Um mundo sem fronteiras

Um mundo sem fronteiras

Yair nunca mais vai voltar lá para morar. Cada vez que ele diz isso, parte de mim deseja que ele diga, pois Israel precisa de um jovem que detesta a própria noção de fronteiras entre países. Mas se ele deixasse Nova York, ficaria privado de um amigo que gentilmente coloca suas visões futurísticas em mesas de café pequenas demais para segurá-las.

“Os judeus devem ter permissão para viver na Cisjordânia, se quiserem, e os árabes devem ter permissão para viver em Israel, se quiserem. Toda a ideia de nações e fronteiras não faz sentido para mim. É um conceito antiquado de outro século. É antidemocrático. Eu deveria poder morar em qualquer lugar que eu quisesse. Qualquer um deveria. ”

Que maluquice, pensei inicialmente. Porém, quanto mais falávamos, mais eu percebia que a presença de tantas sombras famintas caminhando do sul ao norte (para não falar dos futuros refugiados da mudança climática) trazia implicações que iam além de nossas respostas tradicionais ao que chamamos de fronteiras. Tímido, com o sorriso de um garotinho descobrindo pela primeira vez a luz na palma da mão, Yair trabalha para uma empresa de alta tecnologia durante o dia e se autodenomina “textual”, como se fosse uma religião.

Embora textual, ele também é radical. Adoro a ideia de um nerd da informática que fez parte do movimento Occupy Wall Street.

Eu rio pensando em meu amigo voltado simultaneamente para dentro e para fora em sua vida. Ele reconhece os perigos da virtualidade. Ele vê o mundo do café que ama se transformar em uma “fábrica” cheia de nerds trabalhando sozinhos em seus computadores, sem se socializar com as pessoas ao seu redor, mas com outras pessoas, muitas vezes, em outros mundos. Mas o próprio computador funciona sem fronteiras, refletindo o funcionamento natural da mente de Yair.

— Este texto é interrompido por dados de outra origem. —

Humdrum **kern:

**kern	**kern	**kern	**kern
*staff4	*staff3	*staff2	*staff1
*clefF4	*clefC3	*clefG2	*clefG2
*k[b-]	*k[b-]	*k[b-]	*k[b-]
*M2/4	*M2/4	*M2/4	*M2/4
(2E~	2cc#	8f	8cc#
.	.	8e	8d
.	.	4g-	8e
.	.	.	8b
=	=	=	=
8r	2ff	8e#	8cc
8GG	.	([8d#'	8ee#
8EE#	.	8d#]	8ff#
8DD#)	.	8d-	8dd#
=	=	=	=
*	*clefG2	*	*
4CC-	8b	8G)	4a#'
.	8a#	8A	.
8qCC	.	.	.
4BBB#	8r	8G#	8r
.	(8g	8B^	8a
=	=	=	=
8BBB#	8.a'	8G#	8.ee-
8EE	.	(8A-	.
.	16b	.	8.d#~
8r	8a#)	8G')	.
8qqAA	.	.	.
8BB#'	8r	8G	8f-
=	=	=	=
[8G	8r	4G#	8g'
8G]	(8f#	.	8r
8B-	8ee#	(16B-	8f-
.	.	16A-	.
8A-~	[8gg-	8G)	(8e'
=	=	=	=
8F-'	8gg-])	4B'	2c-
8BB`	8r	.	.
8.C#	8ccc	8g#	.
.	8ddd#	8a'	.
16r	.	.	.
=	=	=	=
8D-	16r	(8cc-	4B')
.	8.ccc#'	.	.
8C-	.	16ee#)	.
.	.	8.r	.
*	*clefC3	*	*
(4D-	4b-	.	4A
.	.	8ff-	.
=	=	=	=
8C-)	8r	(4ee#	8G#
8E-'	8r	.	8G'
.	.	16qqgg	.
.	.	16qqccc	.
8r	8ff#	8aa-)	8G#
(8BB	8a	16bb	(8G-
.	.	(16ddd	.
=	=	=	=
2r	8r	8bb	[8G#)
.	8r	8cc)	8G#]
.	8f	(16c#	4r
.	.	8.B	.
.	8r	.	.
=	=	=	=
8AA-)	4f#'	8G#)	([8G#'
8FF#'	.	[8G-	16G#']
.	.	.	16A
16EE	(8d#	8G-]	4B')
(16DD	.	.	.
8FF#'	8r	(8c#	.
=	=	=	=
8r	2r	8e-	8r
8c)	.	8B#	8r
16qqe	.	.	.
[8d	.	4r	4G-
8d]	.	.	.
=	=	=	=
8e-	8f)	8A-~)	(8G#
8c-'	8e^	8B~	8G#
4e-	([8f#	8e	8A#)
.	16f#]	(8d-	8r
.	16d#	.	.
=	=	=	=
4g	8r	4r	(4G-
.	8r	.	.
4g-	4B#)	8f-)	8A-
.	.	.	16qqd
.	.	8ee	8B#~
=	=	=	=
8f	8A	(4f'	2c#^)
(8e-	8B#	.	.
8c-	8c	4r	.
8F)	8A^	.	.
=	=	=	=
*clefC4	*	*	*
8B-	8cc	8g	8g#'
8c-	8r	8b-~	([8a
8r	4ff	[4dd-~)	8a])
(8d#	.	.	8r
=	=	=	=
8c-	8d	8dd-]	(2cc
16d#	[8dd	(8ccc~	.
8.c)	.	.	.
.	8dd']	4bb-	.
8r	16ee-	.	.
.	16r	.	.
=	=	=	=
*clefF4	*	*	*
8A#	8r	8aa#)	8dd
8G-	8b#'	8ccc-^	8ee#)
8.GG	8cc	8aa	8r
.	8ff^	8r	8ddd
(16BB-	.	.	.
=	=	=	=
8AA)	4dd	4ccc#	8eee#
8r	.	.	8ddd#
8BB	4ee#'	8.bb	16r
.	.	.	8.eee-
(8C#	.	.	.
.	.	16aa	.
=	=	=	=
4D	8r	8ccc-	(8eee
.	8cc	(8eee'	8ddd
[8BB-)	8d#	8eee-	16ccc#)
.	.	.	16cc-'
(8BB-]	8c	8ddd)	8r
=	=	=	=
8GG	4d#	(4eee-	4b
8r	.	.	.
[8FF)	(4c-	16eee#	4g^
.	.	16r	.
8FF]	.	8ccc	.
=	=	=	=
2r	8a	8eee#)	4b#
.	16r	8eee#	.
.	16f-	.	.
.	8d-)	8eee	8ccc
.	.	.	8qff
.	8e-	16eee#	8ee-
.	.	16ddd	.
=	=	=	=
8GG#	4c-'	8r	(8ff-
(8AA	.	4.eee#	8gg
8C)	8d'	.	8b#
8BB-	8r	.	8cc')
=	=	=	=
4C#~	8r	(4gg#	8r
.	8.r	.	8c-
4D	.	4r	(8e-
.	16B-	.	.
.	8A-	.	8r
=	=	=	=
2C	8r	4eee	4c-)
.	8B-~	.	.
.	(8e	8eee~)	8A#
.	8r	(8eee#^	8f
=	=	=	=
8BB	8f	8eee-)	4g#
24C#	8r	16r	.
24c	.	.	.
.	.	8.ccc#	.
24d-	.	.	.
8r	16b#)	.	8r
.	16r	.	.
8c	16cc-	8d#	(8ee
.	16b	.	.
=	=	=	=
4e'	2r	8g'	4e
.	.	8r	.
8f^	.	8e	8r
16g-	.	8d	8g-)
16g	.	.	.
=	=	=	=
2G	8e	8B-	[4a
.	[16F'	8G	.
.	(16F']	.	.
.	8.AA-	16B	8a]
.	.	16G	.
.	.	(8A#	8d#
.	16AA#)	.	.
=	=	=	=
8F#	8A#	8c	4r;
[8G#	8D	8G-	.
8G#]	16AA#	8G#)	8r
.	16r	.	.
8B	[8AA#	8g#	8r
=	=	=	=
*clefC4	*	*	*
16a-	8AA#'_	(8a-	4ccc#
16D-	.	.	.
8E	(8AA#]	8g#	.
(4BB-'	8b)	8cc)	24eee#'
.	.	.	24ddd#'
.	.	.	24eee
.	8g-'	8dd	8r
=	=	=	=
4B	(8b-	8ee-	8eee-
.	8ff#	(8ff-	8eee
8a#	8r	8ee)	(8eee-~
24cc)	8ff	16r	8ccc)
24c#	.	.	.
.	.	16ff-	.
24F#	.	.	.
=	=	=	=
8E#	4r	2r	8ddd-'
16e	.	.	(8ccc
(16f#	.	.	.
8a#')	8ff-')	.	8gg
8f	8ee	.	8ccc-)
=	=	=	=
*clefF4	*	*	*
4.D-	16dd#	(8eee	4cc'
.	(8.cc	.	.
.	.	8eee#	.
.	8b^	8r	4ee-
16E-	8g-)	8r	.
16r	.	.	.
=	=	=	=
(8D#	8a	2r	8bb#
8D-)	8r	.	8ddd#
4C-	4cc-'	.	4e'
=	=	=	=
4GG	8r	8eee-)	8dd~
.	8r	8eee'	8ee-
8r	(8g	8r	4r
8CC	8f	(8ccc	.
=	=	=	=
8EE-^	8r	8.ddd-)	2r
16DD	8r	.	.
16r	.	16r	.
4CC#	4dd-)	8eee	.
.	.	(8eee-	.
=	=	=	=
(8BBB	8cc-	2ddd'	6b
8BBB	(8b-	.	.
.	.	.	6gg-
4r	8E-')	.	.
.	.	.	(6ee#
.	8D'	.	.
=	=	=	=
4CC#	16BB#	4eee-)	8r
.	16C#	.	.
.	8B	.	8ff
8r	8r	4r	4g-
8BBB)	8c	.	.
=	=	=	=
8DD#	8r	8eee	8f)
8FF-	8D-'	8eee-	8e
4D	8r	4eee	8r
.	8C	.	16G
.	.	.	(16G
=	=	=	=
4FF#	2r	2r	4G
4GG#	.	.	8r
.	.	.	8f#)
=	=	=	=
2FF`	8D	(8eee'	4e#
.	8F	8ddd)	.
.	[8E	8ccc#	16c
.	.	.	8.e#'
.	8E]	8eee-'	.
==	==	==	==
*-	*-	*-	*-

Eu digo a ele um dia: “Agora que o mundo está começando a virar na sua direção, como você acha que as estruturas políticas serão se a migração em massa se tornar imparável?”

“Talvez eles não sejam muito diferentes. Talvez os governos continuem a se parecer com governos agora, com os que estão no topo capazes de manipular os que estão na base ”. (Eu deveria ter mencionado que Yair é um pessimista revolucionário.) “Mas sempre há a chance de as coisas se moverem de uma maneira radicalmente nova. Nós não sabemos. Se a ideia de um mundo onde a migração ilimitada e contínua for aceita como algo natural, então talvez algo positivo aconteça ”.


Assista o vídeo: ESTAÇÃO DA LUZ - QUÃO PERIGOSO É?